Members of Republican House Speaker Mike Johnson’s caucus are pushing for about $2 trillion in spending cuts over 10 years, far more than was mandated in the budget passed by the Republican-controlled Senate early Saturday. This is to partly offset the $5.7 trillion that nonpartisan analysts say the measure would add to the national debt over that time.
The proposed spending cuts would be coupled with around $5 trillion in tax cuts.
The stakes are high, as the U.S. economy has been rocked by Trump’s move to impose sweeping new tariffs on imports, sparking Wall Street’s worst selloff in five years and raising fears of surging prices and possibly a recession.
Success on Wednesday would set off what is expected to be a lengthy, perhaps months-long, series of negotiations before the two chambers can agree on the specifics of the tax and spending plan.
In addition to extending Trump’s tax cuts – his primary first-term legislative achievement – the measure would stiffen border enforcement and could be used to enact the Republican president’s promises to eliminate taxes on overtime pay and tips.
Congressional Republicans huddled with Trump at the White House on Tuesday afternoon to try to iron out differences, including deficit hawks’ concerns about the measure’s toll on the nation’s $36.6 trillion national debt.
Trump told Republican lawmakers on Tuesday night to get in line, saying, “let me tell you, you don’t negotiate like I negotiate.”
The Committee for a Responsible Federal Budget said the measure would “allow twice as much borrowing as the House, while requiring only 0.2 percent as much in spending cuts and reforms.”

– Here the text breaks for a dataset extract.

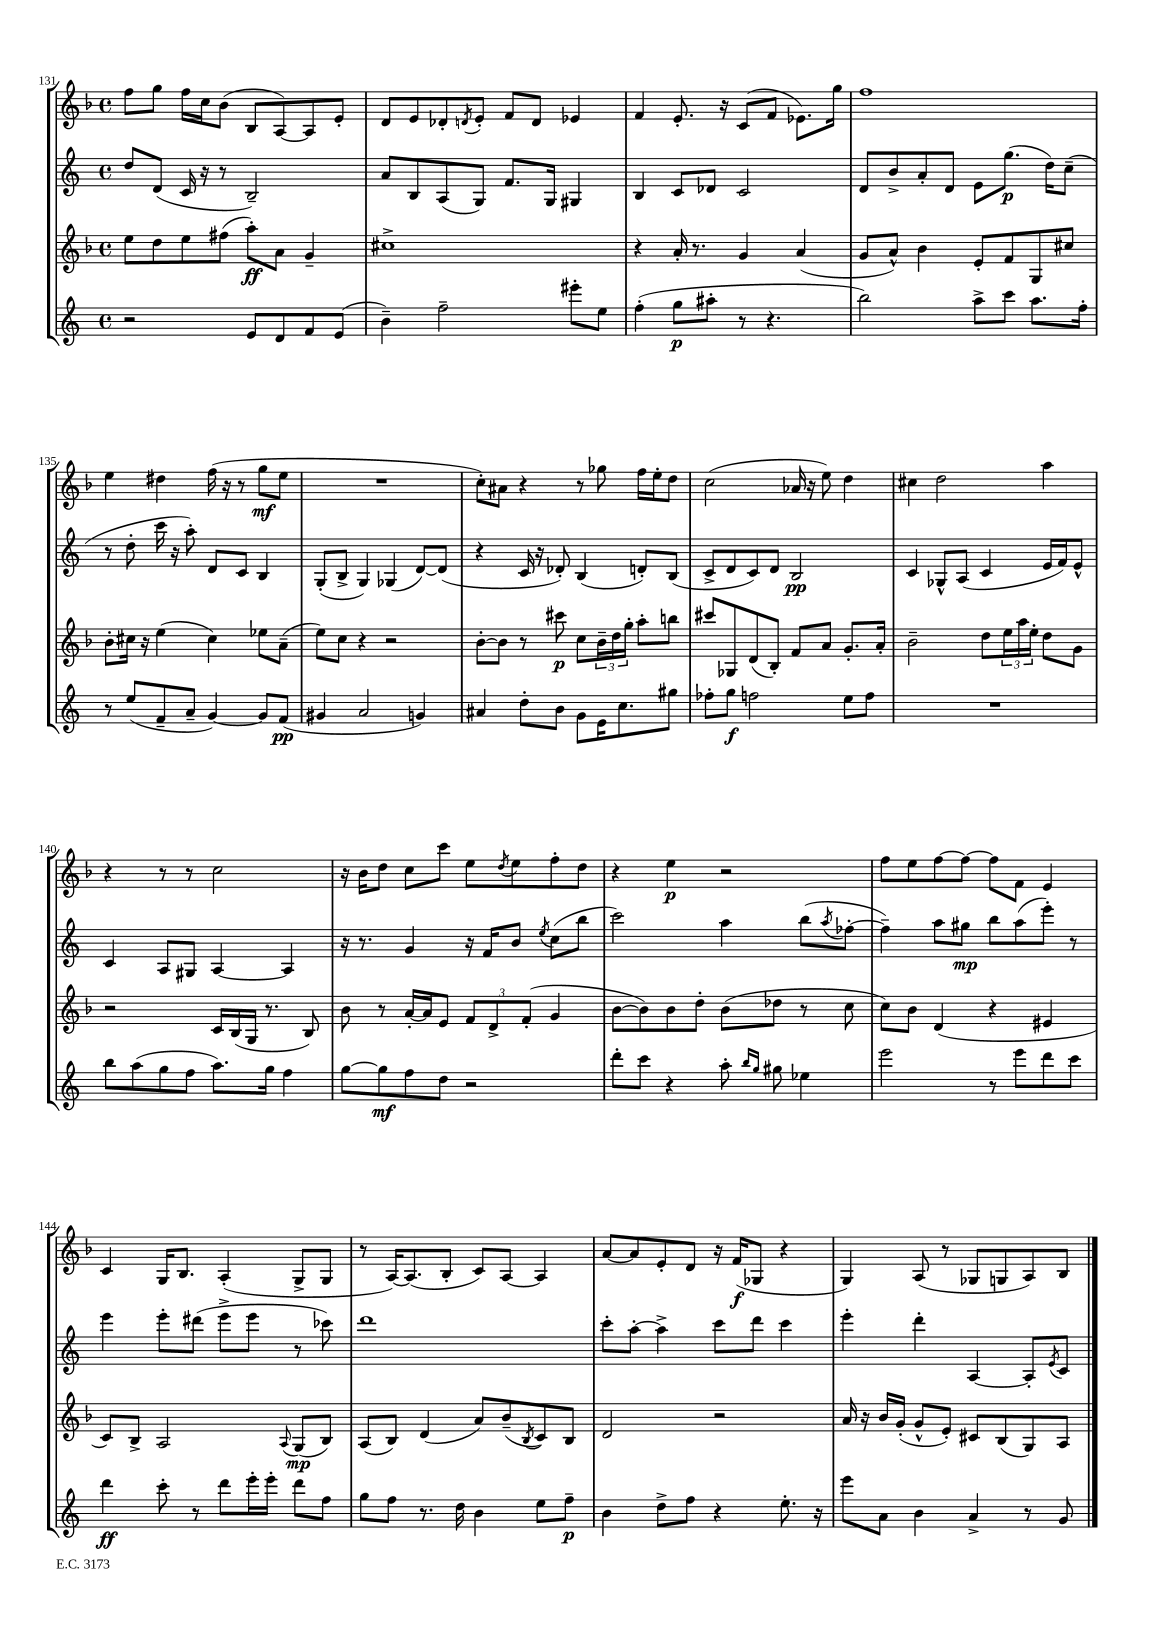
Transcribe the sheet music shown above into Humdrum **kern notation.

Further complicating matters in the House, some moderate Republicans are squirming over prospects of $880 billion in cuts to health and energy programs that Democrats and health advocates say could take a heavy toll on Medicaid, the federal healthcare program for the poor and disabled.

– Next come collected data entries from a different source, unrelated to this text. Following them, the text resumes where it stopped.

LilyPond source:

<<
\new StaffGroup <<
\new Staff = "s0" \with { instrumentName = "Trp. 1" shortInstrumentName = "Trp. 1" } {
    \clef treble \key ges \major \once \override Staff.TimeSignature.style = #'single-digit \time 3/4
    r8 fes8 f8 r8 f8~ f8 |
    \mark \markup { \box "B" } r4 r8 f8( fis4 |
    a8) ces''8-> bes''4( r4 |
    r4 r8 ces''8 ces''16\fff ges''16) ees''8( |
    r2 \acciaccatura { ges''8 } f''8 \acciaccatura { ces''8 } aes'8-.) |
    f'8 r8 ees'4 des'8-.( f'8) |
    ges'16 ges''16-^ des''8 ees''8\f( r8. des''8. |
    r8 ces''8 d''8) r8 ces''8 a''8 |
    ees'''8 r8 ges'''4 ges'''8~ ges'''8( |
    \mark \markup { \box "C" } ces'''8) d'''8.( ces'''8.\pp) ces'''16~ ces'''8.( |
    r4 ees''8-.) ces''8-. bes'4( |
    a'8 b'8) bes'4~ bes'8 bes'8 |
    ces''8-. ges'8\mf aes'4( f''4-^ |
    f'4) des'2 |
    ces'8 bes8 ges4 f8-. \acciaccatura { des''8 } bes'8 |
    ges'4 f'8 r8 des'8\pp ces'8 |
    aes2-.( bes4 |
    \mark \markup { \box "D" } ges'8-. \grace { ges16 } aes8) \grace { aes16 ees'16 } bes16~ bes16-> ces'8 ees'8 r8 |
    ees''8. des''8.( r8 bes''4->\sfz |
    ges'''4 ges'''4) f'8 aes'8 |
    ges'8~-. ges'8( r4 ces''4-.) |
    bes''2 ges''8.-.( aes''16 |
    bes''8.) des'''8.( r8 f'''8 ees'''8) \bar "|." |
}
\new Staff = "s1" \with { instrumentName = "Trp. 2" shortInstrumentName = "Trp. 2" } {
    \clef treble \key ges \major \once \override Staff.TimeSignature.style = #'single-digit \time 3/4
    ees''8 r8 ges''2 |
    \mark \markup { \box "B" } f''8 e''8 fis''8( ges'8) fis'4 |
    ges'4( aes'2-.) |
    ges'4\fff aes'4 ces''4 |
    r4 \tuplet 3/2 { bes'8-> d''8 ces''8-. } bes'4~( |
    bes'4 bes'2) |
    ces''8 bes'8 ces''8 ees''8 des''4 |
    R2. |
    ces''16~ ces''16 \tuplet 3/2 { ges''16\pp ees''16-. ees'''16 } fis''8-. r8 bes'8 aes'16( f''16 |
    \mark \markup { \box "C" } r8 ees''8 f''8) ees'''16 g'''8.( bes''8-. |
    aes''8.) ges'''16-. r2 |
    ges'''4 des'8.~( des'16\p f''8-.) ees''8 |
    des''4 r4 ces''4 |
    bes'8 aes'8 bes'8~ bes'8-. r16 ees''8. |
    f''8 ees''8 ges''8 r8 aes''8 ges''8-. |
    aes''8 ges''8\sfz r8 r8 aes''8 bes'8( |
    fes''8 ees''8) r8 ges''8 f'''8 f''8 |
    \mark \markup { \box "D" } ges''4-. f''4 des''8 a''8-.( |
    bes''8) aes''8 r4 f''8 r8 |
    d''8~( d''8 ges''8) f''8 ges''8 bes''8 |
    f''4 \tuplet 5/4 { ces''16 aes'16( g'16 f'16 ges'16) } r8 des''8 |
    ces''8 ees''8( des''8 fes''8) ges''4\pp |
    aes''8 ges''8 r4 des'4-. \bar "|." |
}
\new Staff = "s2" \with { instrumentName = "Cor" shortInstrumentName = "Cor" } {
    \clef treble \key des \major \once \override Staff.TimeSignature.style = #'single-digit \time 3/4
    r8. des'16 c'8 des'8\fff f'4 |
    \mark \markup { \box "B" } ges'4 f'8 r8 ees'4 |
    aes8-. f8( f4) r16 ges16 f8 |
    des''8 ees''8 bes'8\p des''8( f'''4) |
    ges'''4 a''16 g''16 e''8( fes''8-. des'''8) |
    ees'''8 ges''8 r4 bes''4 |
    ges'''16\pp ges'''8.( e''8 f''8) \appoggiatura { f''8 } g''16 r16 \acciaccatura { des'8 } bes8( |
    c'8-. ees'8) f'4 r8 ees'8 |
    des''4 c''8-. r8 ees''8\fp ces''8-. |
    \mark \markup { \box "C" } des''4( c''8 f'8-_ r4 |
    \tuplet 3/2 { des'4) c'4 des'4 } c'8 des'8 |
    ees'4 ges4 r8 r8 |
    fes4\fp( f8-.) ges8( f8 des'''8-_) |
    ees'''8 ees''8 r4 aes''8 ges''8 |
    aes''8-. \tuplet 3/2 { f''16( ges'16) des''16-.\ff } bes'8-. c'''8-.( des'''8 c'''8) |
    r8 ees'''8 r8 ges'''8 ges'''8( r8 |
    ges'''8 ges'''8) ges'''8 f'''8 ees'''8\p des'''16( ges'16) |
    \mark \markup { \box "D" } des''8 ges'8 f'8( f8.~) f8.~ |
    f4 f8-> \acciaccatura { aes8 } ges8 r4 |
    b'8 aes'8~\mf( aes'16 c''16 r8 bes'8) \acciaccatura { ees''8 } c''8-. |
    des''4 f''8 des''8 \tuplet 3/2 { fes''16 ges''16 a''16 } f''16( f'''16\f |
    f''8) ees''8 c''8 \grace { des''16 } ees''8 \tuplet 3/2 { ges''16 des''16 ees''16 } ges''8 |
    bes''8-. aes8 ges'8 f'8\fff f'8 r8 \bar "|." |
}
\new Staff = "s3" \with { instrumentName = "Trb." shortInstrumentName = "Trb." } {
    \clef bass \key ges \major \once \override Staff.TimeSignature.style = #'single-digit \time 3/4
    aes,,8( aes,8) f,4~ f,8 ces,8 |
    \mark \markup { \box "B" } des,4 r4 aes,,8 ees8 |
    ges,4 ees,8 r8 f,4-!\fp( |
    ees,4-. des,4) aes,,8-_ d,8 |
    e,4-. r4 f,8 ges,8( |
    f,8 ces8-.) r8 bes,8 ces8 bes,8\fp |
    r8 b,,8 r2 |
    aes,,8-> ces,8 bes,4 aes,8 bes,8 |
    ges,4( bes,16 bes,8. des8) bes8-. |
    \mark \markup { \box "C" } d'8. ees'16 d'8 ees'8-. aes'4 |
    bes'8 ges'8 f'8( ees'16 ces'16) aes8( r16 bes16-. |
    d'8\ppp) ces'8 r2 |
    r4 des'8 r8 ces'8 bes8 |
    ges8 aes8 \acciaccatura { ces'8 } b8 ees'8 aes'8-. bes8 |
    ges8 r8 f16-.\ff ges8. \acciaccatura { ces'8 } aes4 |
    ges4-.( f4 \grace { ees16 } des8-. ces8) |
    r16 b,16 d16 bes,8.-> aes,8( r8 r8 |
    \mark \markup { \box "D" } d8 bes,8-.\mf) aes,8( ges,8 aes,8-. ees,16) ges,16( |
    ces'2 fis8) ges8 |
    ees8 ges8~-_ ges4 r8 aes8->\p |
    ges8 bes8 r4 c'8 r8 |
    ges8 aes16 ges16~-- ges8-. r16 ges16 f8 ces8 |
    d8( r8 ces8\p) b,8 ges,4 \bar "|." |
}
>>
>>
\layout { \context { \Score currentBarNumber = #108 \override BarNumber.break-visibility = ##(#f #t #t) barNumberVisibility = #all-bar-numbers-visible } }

“Passing the Republican budget will be a death-blow to the American economy” when coupled with the Trump tariffs, Representative Pete Aguilar, a member of House Democratic leadership, said at a press conference on Tuesday.
Aguilar highlighted the proposed Medicaid cuts in particular.
The budget resolution under debate on Wednesday is a fiscal outline that is not enacted into law. It does, however, trigger work on a set of specific tax and spending policies that are supposed to adhere to its goals. These likely will take months for Congress to craft.
Failure to approve this early step would be a setback for the centerpiece of Trump’s agenda, as both chambers of Congress are set to begin a two-week recess on Friday.
Johnson called the effort “an historic once-in-a-generation opportunity to deliver relief to hard-working families and set our country back on the path of prosperity.”
Citing analysis by the non-partisan Congressional Budget Office, the Committee for a Responsible Federal Budget said that extending the 2017 tax cuts “would increase the size of the economy by an average of 0.3% through 2027” but would “begin subtracting from growth in 2028 and overall shrink the economy in 2034 and beyond.”